I wore A&F. And no, unfortunately, I've been driving longer now than I had been walking then, haha. I know the general gist of trends, pieces, and designers that have risen and fallen since 1960, but not any specific, cultural insight that might be related to most of them pre-2014.

I didn't know that poverty-stricken, white kids were specifically gravitating towards 1950's fashion at that time. Maybe 50's inspired clothing was easy to find in thrift stores then, since a lot of 80's fashion was inspired by that era? I remember when I first shopped at Forever 21 when I was a young child, and 80's fashion was really popular then.
 

Max Roscoe

Ostrich
Orthodox Inquirer
I had no clue women weren't wearing pantyhose anymore, other than American women are wearing less classy dresses and more frumpy baggy cargo pants and t shirts, where pantyhose are not part of the attire.

I think the lesson is, wear what you want*. Guys simply don't pay that much attention.

I think wearing hose would present a very positive impression, even if I didn't remember or notice that the woman was specifically wearing them I would recall, wow she really looked sharp and well put-together. It's like a nice piece of jewelry or a tie or something. It's supposed to be an accent that makes you look sharp, but I doubt anyone remembers what color tie I wore after seeing me in a suit.

* That doesn't mean wear frumpy baggy clothes, unless you want zero attention from men and low respect from others in society. It just means people aren't paying such specific notice to your appearance as you probably think they are, especially men! So wear a nice, respectable outfit, if you like it, even if it's not considered trendy or cool. I couldn't even tell you what fashion trends are, and anyway they are mostly designed by jewish homosexuals in NYC and Paris an normal people are not clued into that scene.

I wonder if hosiery is/was more popular in rural areas?
 

Pray_Everyday

Robin
Woman
Other Christian
I like wearing tights, but don't think I've ever worn pantyhose... I guess I never really thought about if there's a difference? I prefer white, black or even fun colors to flesh tone, so that may be it.

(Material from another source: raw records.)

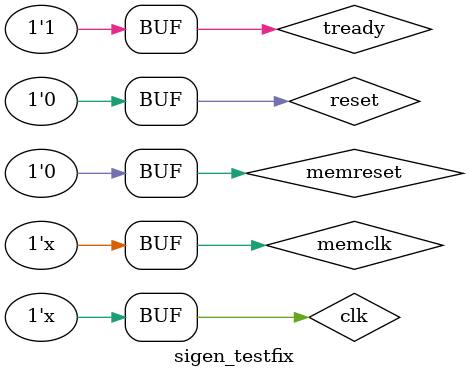
<source format=v>
`timescale 1ns / 1ps


module sigen_testfix;

	// Inputs
	reg clk;
	reg reset;
	reg memclk;
	reg memreset;
	reg tready;

	// Outputs
	wire tvalid;
	wire [255:0] tdata;
	wire [31:0] tstrb;
	wire [127:0] tuser;
	wire tlast;

	// Instantiate the Unit Under Test (UUT)
	test_sigen uut (
		.clk(clk), 
		.reset(reset), 
		.memclk(memclk), 
		.memreset(memreset), 
		.tvalid(tvalid), 
		.tready(tready), 
		.tdata(tdata), 
		.tstrb(tstrb), 
		.tuser(tuser), 
		.tlast(tlast)
	);

	initial begin
		// Initialize Inputs
		clk = 0;
		reset = 1;
		memclk = 0;
		memreset = 1;
		tready = 0;

		// Wait 100 ns for global reset to finish
		#10;
        
		// Add stimulus here
		reset = 0;
		memreset = 0;
		
		#100
		tready = 1;

	end

    always #3.125   begin
        clk = ~clk;         // 160MHz
    end


    always #2 begin
        memclk = ~memclk;   // 250MHz
    end
    
endmodule


</source>
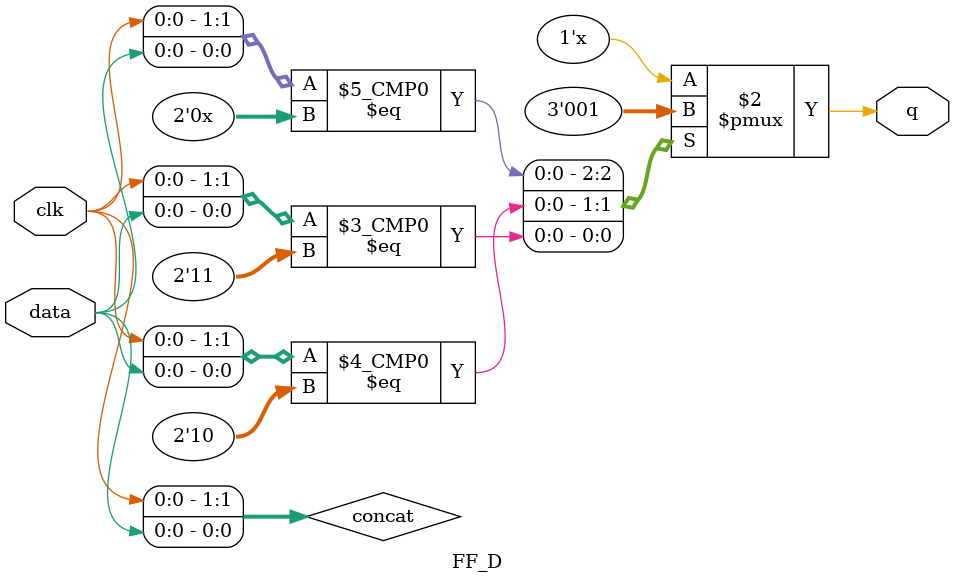
<source format=v>
module FF_D (
    input wire clk, 
    input wire data,
    output reg q
);


//Internal variable declarations
wire [1:0] concat = {clk, data}; // Ojo que esto quizas esta mal, verificar en tb, solo debe mirar el clk el always
//FF-D body
always @(concat) begin
    case (concat)
        2'b0x: q = 0;
        2'b10: q = 0;
        2'b11: q = 1;
        default: q = concat[0]; 
    endcase
end

//Aparentemente ambas soluciones estan bien, solo que la implementacion de arriba parece mas optima dado que es mas instantaneo el cambio 
// producido en la salida q, ver GTK wave para mejor apreciacion

//FPGA Prototyping By Verilog implementation, page 87
//body
/*
always @(posedge clk) begin
    q <= data;
end
*/
    
endmodule
</source>
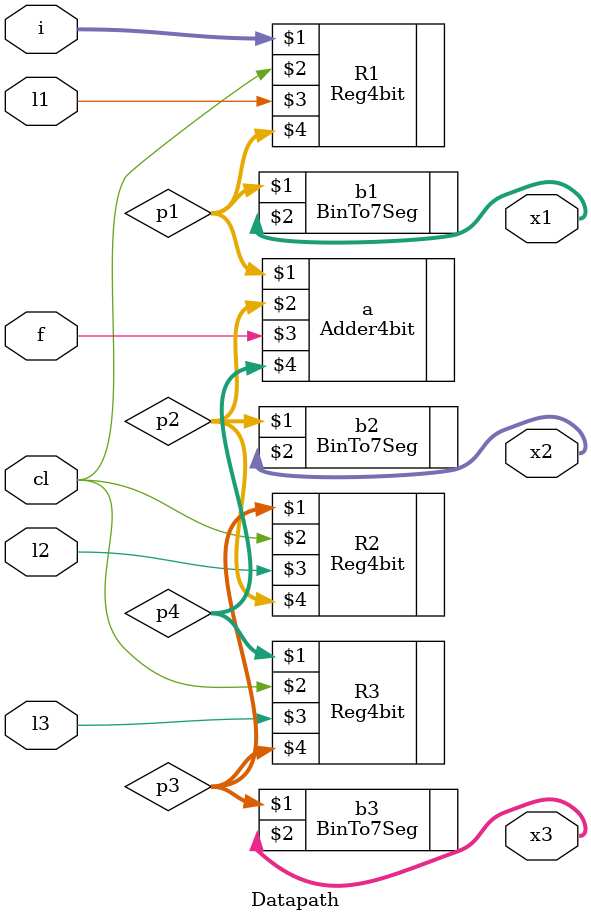
<source format=v>
`timescale 1ns / 1ps
module Datapath(i, l1, l2, l3, cl, f, x1, x2, x3);
    input [3:0] i;
    input l1;
    input l2;
    input l3;
    input cl;
    input f;
    output [6:0] x1;
    output [6:0] x2;
    output [6:0] x3;
	wire [3:0] p1;
	wire [3:0] p2;
	wire [3:0] p3;
	wire [3:0] p4;
	Reg4bit R1(i, cl, l1, p1);
	Adder4bit a(p1, p2, f, p4);
	BinTo7Seg b1(p1, x1);
	Reg4bit R2(p3, cl, l2, p2);
	BinTo7Seg b2(p2, x2);
	Reg4bit R3(p4, cl, l3, p3);
	BinTo7Seg b3(p3, x3);
endmodule

</source>
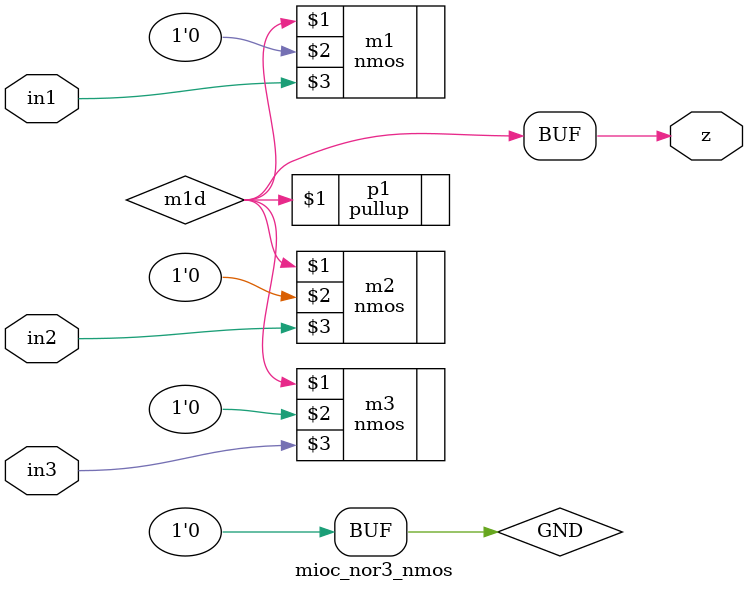
<source format=v>

module mioc_nor3_nmos(
    z,

    in1,            
    in2,
    in3		      
    );

   output z;

   input  in1;
   input  in2;
   input  in3;   

   supply0 GND;

   wire     m1d;   
   
   //nmos (drain,source,gate)

   // LEVEL 1
   pullup p1 (m1d);
   
   nmos   m1 (m1d,GND,in1);

   nmos   m2 (m1d,GND,in2);

   nmos   m3 (m1d,GND,in3);   

   assign z = m1d;

endmodule

</source>
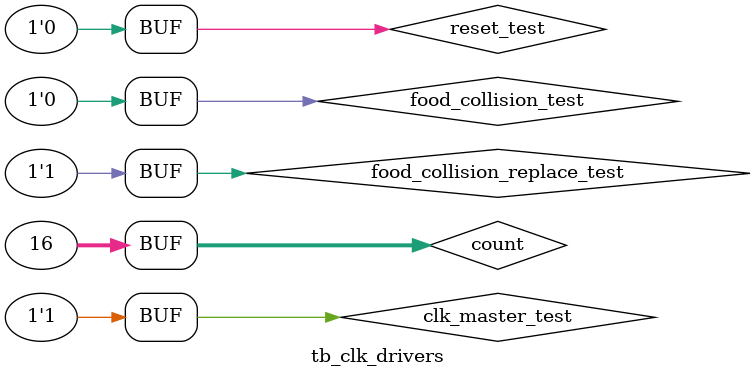
<source format=v>
module tb_clk_drivers();

reg reset_test,food_collision_test,clk_master_test,food_collision_replace_test;

wire clk_load_move_test,clk_load_move_register_test,set_eightbyeight_test,update_counters_test,clk_eightxeight_test,set_collide_test,load_test,snake_increment_test,clk_food_test,display_test;

integer count;

clk_drivers port_map(

.reset(reset_test),
.food_collision(food_collision_test),
.clk_master(clk_master_test),
.clk_load_move(clk_load_move_test),
.clk_load_move_register(clk_load_move_register_test),
.set_eightbyeight(set_eightbyeight_test),
.update_counters(update_counters_test),
.clk_eightxeight(clk_eightxeight_test),
.set_collide(set_collide_test),
.load(load_test),
.snake_increment(snake_increment_test),
.clk_food(clk_food_test),
.display(display_test),
.food_collision_replace(food_collision_replace_test)

);

initial begin
reset_test = 0;
food_collision_test = 0;
clk_master_test = 0;
food_collision_replace_test = 0;
#5;
reset_test = 1;
#5;
reset_test = 0;
end

always begin
for(count = 0; count < 16; count = count + 1) begin
clk_master_test = 0;
#5;
clk_master_test = 1;
#5;
end

food_collision_test = 1;
food_collision_replace_test = 0;
for(count = 0; count < 16; count = count + 1) begin
clk_master_test = 0;
#5;
clk_master_test = 1;
#5;
end

food_collision_test = 1;
food_collision_replace_test = 1;
for(count = 0; count < 16; count = count + 1) begin
clk_master_test = 0;
#5;
clk_master_test = 1;
#5;
end



food_collision_test = 0;
food_collision_replace_test = 1;
for(count = 0; count < 16; count = count + 1) begin
clk_master_test = 0;
#5;
clk_master_test = 1;
#5;
end
end


endmodule
</source>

When it's extra cold I like wearing those tight gym pants underneath ankle length skirts. I had a whole collection from years ago (and find them incredibly immodest on their own), so rather than toss them out I use them to keep warm under long skirts. When doing outdoors stuff like light hiking I also like to wear those kinds of pants under a knee length skirt or dress for modesty.